Types of Research Ethics Review


Exempted Review

Projects which involve the collection data from public available databases or public documents are exempted from review.


Expedited Review

Projects posing minimal risk to research subjects go through expedited reviews. The RASD and the REO Director decide consensually on whether a research project would qualify for expedited review. Projects qualifying for expedited review are those that involve:

  • Research involving minor changes in previously approved research projects;
  • Research involving analysis of information without interaction with subjects;
  • Research where informed consent is needed from the subjects and the informed consent process will be correctly and appropriately applied, and that the researchers will be taken appropriate measures to protect the privacy of the subjects;
  • Research which is a local portion of a multi-center or multi-national research project has already received a full review from another research ethics committee or institutional review board.

Full Review

Research projects which pose a more than “minimal risk” to research participants or subjects are subjected to a full review by the Research Ethics Review Pannel (RERP).
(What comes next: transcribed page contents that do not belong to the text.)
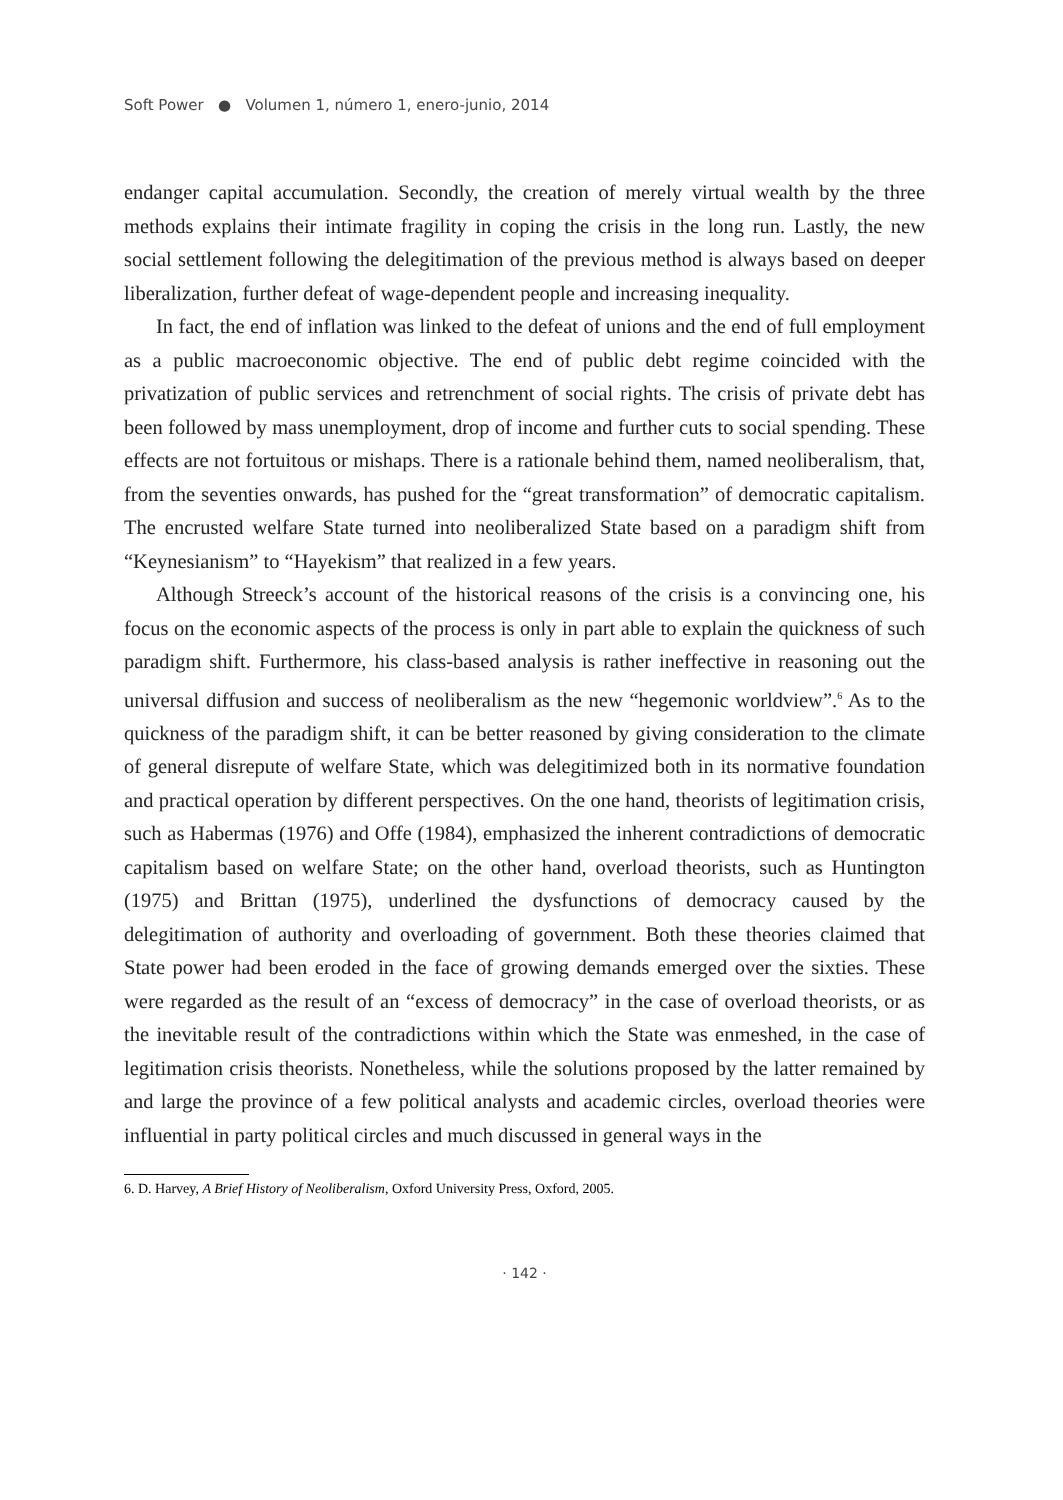Soft Power ● Volumen 1, número 1, enero-junio, 2014
endanger capital accumulation. Secondly, the creation of merely virtual wealth by the three methods explains their intimate fragility in coping the crisis in the long run. Lastly, the new social settlement following the delegitimation of the previous method is always based on deeper liberalization, further defeat of wage-dependent people and increasing inequality.
In fact, the end of inflation was linked to the defeat of unions and the end of full employment as a public macroeconomic objective. The end of public debt regime coincided with the privatization of public services and retrenchment of social rights. The crisis of private debt has been followed by mass unemployment, drop of income and further cuts to social spending. These effects are not fortuitous or mishaps. There is a rationale behind them, named neoliberalism, that, from the seventies onwards, has pushed for the “great transformation” of democratic capitalism. The encrusted welfare State turned into neoliberalized State based on a paradigm shift from “Keynesianism” to “Hayekism” that realized in a few years.
Although Streeck’s account of the historical reasons of the crisis is a convincing one, his focus on the economic aspects of the process is only in part able to explain the quickness of such paradigm shift. Furthermore, his class-based analysis is rather ineffective in reasoning out the universal diffusion and success of neoliberalism as the new “hegemonic worldview”.<sup>6</sup> As to the quickness of the paradigm shift, it can be better reasoned by giving consideration to the climate of general disrepute of welfare State, which was delegitimized both in its normative foundation and practical operation by different perspectives. On the one hand, theorists of legitimation crisis, such as Habermas (1976) and Offe (1984), emphasized the inherent contradictions of democratic capitalism based on welfare State; on the other hand, overload theorists, such as Huntington (1975) and Brittan (1975), underlined the dysfunctions of democracy caused by the delegitimation of authority and overloading of government. Both these theories claimed that State power had been eroded in the face of growing demands emerged over the sixties. These were regarded as the result of an “excess of democracy” in the case of overload theorists, or as the inevitable result of the contradictions within which the State was enmeshed, in the case of legitimation crisis theorists. Nonetheless, while the solutions proposed by the latter remained by and large the province of a few political analysts and academic circles, overload theories were influential in party political circles and much discussed in general ways in the
6. D. Harvey, A Brief History of Neoliberalism, Oxford University Press, Oxford, 2005.
· 142 ·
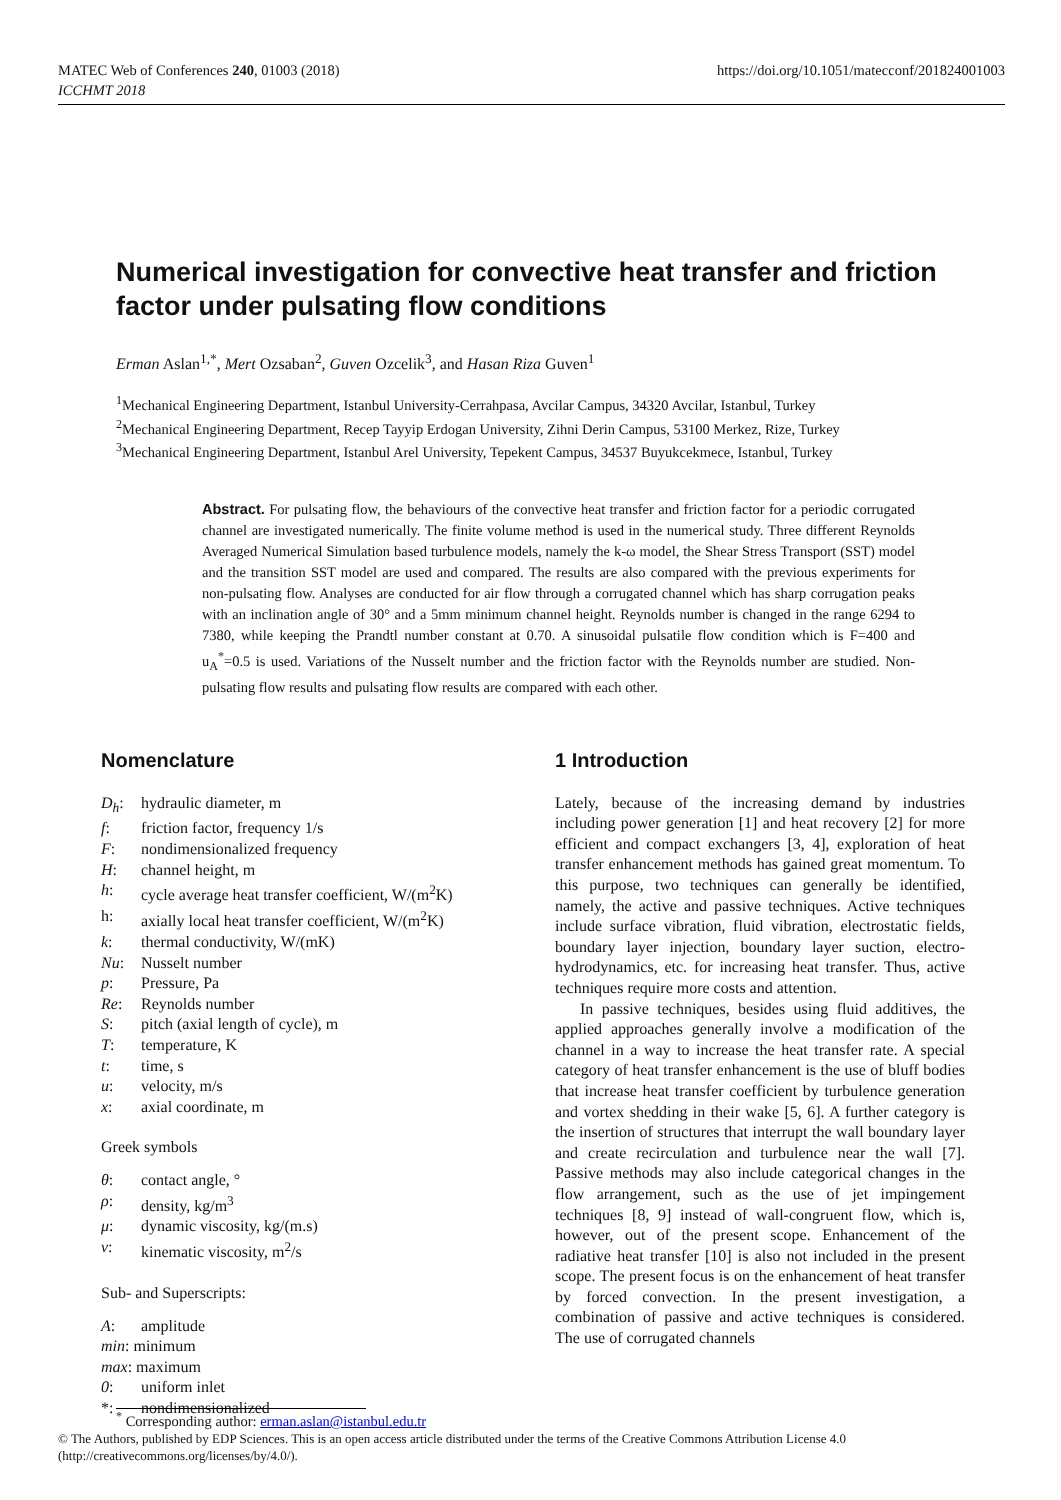MATEC Web of Conferences 240, 01003 (2018)
ICCHMT 2018
https://doi.org/10.1051/matecconf/201824001003
Numerical investigation for convective heat transfer and friction factor under pulsating flow conditions
Erman Aslan<sup>1,*</sup>, Mert Ozsaban<sup>2</sup>, Guven Ozcelik<sup>3</sup>, and Hasan Riza Guven<sup>1</sup>
<sup>1</sup> Mechanical Engineering Department, Istanbul University-Cerrahpasa, Avcilar Campus, 34320 Avcilar, Istanbul, Turkey
<sup>2</sup> Mechanical Engineering Department, Recep Tayyip Erdogan University, Zihni Derin Campus, 53100 Merkez, Rize, Turkey
<sup>3</sup> Mechanical Engineering Department, Istanbul Arel University, Tepekent Campus, 34537 Buyukcekmece, Istanbul, Turkey
Abstract. For pulsating flow, the behaviours of the convective heat transfer and friction factor for a periodic corrugated channel are investigated numerically. The finite volume method is used in the numerical study. Three different Reynolds Averaged Numerical Simulation based turbulence models, namely the k-ω model, the Shear Stress Transport (SST) model and the transition SST model are used and compared. The results are also compared with the previous experiments for non-pulsating flow. Analyses are conducted for air flow through a corrugated channel which has sharp corrugation peaks with an inclination angle of 30° and a 5mm minimum channel height. Reynolds number is changed in the range 6294 to 7380, while keeping the Prandtl number constant at 0.70. A sinusoidal pulsatile flow condition which is F=400 and u<sub>A</sub><sup>*</sup>=0.5 is used. Variations of the Nusselt number and the friction factor with the Reynolds number are studied. Non-pulsating flow results and pulsating flow results are compared with each other.
Nomenclature
D<sub>h</sub>: hydraulic diameter, m
f: friction factor, frequency 1/s
F: nondimensionalized frequency
H: channel height, m
h: cycle average heat transfer coefficient, W/(m<sup>2</sup>K)
h: axially local heat transfer coefficient, W/(m<sup>2</sup>K)
k: thermal conductivity, W/(mK)
Nu: Nusselt number
p: Pressure, Pa
Re: Reynolds number
S: pitch (axial length of cycle), m
T: temperature, K
t: time, s
u: velocity, m/s
x: axial coordinate, m
Greek symbols
θ: contact angle, °
ρ: density, kg/m<sup>3</sup>
μ: dynamic viscosity, kg/(m.s)
ν: kinematic viscosity, m<sup>2</sup>/s
Sub- and Superscripts:
A: amplitude
min: minimum
max: maximum
0: uniform inlet
*: nondimensionalized
1 Introduction
Lately, because of the increasing demand by industries including power generation [1] and heat recovery [2] for more efficient and compact exchangers [3, 4], exploration of heat transfer enhancement methods has gained great momentum. To this purpose, two techniques can generally be identified, namely, the active and passive techniques. Active techniques include surface vibration, fluid vibration, electrostatic fields, boundary layer injection, boundary layer suction, electro-hydrodynamics, etc. for increasing heat transfer. Thus, active techniques require more costs and attention.
In passive techniques, besides using fluid additives, the applied approaches generally involve a modification of the channel in a way to increase the heat transfer rate. A special category of heat transfer enhancement is the use of bluff bodies that increase heat transfer coefficient by turbulence generation and vortex shedding in their wake [5, 6]. A further category is the insertion of structures that interrupt the wall boundary layer and create recirculation and turbulence near the wall [7]. Passive methods may also include categorical changes in the flow arrangement, such as the use of jet impingement techniques [8, 9] instead of wall-congruent flow, which is, however, out of the present scope. Enhancement of the radiative heat transfer [10] is also not included in the present scope. The present focus is on the enhancement of heat transfer by forced convection. In the present investigation, a combination of passive and active techniques is considered. The use of corrugated channels
<sup>*</sup> Corresponding author: erman.aslan@istanbul.edu.tr
© The Authors, published by EDP Sciences. This is an open access article distributed under the terms of the Creative Commons Attribution License 4.0 (http://creativecommons.org/licenses/by/4.0/).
Risk is minimal when “the probability and magnitude of harm or discomfort anticipated in the research are not greater in and of themselves than those ordinarily encountered in daily life or during the performance of routine physical examinations or tests" (U.S. Department of Health and Human Services, 1994, p.6, as cited by Hadjistavropoulos, & Smythe, 2001)

Research involving vulnerable groups, such as the elderly, youth-at-risk, special children, or individuals who are in inequitable relationships;

  • Research involving sensitive topics, such as substance use, sexual behaviors, or criminal or politically sensitive behaviors;
  • Research with groups which necessitate permission to acquire access to them, such as research with indigenous communities;
  • Research which will require deception or which will be conducted without the participants’ full and informed consent at the time data are to be collected;
  • Research that will require access to personal and confidential information of identifiable individuals, such as genetic or biological information, medical records, or psychological assessment records;
  • Research that will cause physical and/or psychological harm or pain, or will cause humiliation, stress or anxiety;
  • Research that will involve intrusive interventions, such as hypnotherapy, drug administration, or vigorous exercise, which may cause participants to reveal information about themselves they otherwise would not normally want revealed in their everyday lives.
  • Research involving respondents through the internet
  • Research involving deceased persons, body parts or other human elements

References


  • Economic and Social Research Council (2010) Framework for Research Ethics Swindon: ESRC at http://www.esrcsocietytoday.ac.uk/ESRCInfoCentre/Images/Framework%20for%20Research%20Ethics%202010_tcm6-35811.pdf

  • Hadjistavropoulos, T., & Smythe, W. E. (2001). Elements of risk in qualitative research. Ethics & Behavior, 11(2), 163-174.

  • Stanley, L. & Wise, S. (2010). The ESRC’s 2010 framework for research ethics: Fit for research purpose? Sociological Research Online, 15(4). Available at http://www.socresonline.org.uk/15/4/12.html

  • Truman, C. A. (2011). Ethics and the ruling relations of research production. Sociological Research Online, 8(1).

  • Walsh, M. K., McNeil, J. J., & Breen, K. J. (2005). Improving the governance of health research. Med J Aust, 182(9), 468-71.

  • Witherspoon, S. ( 2004). Foreword. In A. Tinker & V. Coomber, University Research Ethics Committees. METHODS, 21, 23-52.

  • World Health Organization. (2000). Operational guidelines for ethics committees that review biomedical research. Geneva, World Health Organization (document No. TDR/PRD/ETHICS/2000.1).